To be a writer is to willingly entertain—even to invite—friction into one’s life. Isn’t writing simply the process of rendering that friction, whatever its causes, intelligible for others?
So. An ending. What kind of ending do you appreciate as a reader? What endings do you remember, and why? Was it the beauty? The surprise? The sense of a perfect click as the ending slid into the story like a key turning into a lock?
I end with the belief that endings are as idiosyncratic as readers. The ending that makes the writer cackle out loud with satisfaction, might make the reader want to hurl the book across the room in frustration, maybe because you’ve dashed their expectations. That might have been what Ruth Ware wanted to do in Cabin 10, but because the rest of the novel so tightly fit the locked-room mystery (albeit on a boat), the ending didn’t feel earned. Whereas in The Buffalo Hunter Hunter, by Stephen Graham Jones, the ambiguity and surprise of the ending was absolutely in keeping with a novel that smashes together the genres of horror, historical fiction, and suspense into a terrifying story about the treatment of Native Americans in the late 1800s.
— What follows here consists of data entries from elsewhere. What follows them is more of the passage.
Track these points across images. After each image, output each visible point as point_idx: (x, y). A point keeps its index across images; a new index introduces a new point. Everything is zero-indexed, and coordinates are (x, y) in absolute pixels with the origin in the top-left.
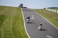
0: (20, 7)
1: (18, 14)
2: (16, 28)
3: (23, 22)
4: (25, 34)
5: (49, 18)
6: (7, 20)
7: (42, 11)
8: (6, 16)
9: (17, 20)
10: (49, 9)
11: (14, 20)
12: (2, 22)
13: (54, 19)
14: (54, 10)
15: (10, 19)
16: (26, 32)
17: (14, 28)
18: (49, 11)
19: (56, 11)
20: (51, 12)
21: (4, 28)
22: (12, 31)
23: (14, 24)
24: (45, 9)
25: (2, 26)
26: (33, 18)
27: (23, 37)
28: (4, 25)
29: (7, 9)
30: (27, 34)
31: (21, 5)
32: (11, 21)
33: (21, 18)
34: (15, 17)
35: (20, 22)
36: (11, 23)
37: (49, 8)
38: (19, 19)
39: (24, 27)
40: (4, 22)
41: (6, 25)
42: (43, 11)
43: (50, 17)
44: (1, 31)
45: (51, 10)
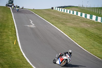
0: (7, 5)
2: (4, 43)
3: (16, 32)
4: (20, 55)
5: (60, 25)
7: (48, 12)
9: (4, 29)
10: (61, 9)
13: (69, 27)
14: (68, 11)
18: (59, 13)
19: (72, 12)
20: (63, 14)
24: (52, 8)
26: (33, 26)
27: (17, 60)
30: (24, 54)
33: (12, 26)
35: (10, 33)
37: (60, 7)
38: (8, 27)
39: (17, 41)
45: (63, 11)
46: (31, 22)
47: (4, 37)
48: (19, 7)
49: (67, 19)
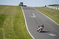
1: (18, 13)
2: (18, 27)
4: (27, 33)
6: (8, 19)
8: (7, 15)
9: (18, 19)
11: (15, 19)
12: (3, 22)
13: (56, 17)
14: (55, 7)
15: (11, 18)
16: (28, 31)
17: (15, 28)
18: (50, 9)
19: (57, 8)
20: (52, 9)
21: (5, 28)
22: (13, 30)
23: (15, 23)
24: (46, 6)
25: (3, 25)
26: (34, 16)
27: (25, 36)
28: (5, 25)
29: (7, 8)
30: (29, 33)
31: (21, 4)
32: (12, 20)
33: (22, 17)
34: (16, 16)
35: (21, 21)
36: (12, 22)
37: (50, 6)
38: (20, 18)
39: (25, 26)
40: (5, 22)
41: (7, 25)
42: (44, 9)
43: (52, 15)
44: (3, 31)
45: (52, 8)
46: (34, 14)
47: (18, 23)
48: (26, 6)
49: (54, 12)
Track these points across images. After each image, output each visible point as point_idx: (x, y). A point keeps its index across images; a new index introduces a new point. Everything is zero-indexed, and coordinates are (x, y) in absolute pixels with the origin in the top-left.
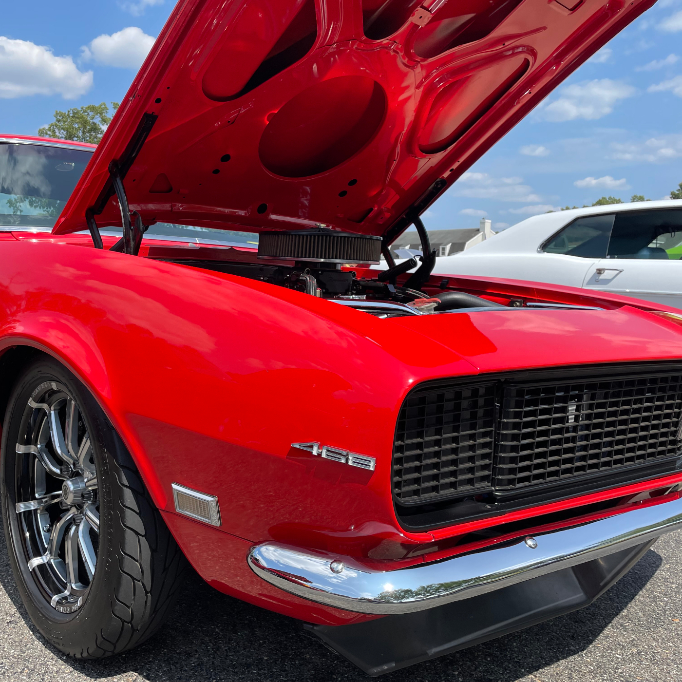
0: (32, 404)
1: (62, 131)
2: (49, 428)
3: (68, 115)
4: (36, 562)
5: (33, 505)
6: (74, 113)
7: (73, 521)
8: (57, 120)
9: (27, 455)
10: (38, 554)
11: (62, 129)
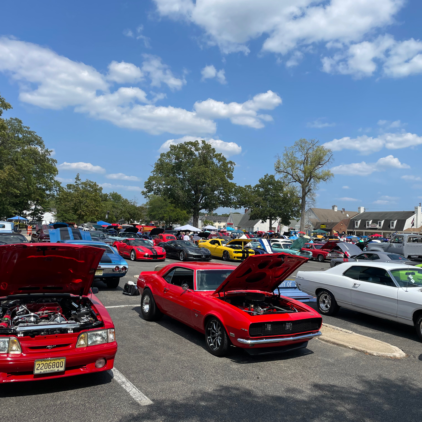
0: (211, 322)
1: (174, 156)
2: (213, 326)
3: (177, 147)
4: (211, 345)
5: (210, 337)
6: (180, 145)
7: (217, 339)
8: (171, 150)
9: (210, 330)
10: (211, 344)
11: (174, 155)
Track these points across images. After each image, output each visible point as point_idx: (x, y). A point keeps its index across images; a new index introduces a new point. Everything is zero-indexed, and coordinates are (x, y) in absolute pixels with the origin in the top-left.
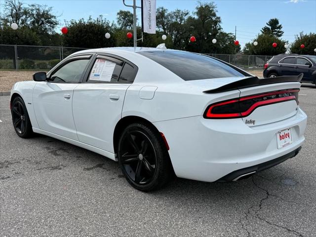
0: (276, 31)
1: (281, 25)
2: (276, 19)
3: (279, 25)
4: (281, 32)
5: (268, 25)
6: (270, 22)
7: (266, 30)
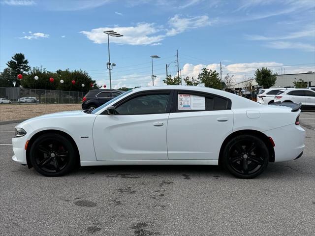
0: (22, 66)
1: (26, 60)
2: (21, 54)
3: (25, 60)
4: (27, 67)
5: (14, 59)
6: (15, 56)
7: (11, 64)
The ending was deft, chilling example of returning to the beginning but with a change.
In the acknowledgements to that novel, Jones thanks the friends who helped him understand why various elements of the book weren’t working—including the frame narrative, with which the novel concludes. In other words: he didn’t come to his fabulous ending alone. You probably won’t either. Try on a few different endings for size; see what fits, what clicks in the lock of the novel, what makes you cackle. Just like we know that Gabriel Allon and Vera Stanhope will always get the baddies, you will find your ending. It’s just a question of how.
Deborah Lindsay Williams is the author of The Necessity of Young Adult Fiction and a professor at NYU. Her essays and interviews have appeared in The Rumpus, The New York Times, Jane Friedman’s blog, The Markaz Review, and Lit Hub, among others. She writes a monthly book review Substack, “As One Does. . . “ Other writing can be found at https://mannahattamamma.net/. She is currently at work on a novel about a middle-aged librarian who finds herself in the middle of a centuries-old struggle between witches and the men who want to kill them. And yes, she’s figured out how the novel ends.
Hey, suspense fiction enthusiast! This is just the kind of crafty guest post we love to receive. Would you like to contribute? Let us know.
Loved this!
Thanks for pointing out types of endings. A good ending makes all the difference, and sometimes I struggle with ending a crime story. With a series protagonist it's a bit more complicated, because I can't let him die, and I can't put him through too much change.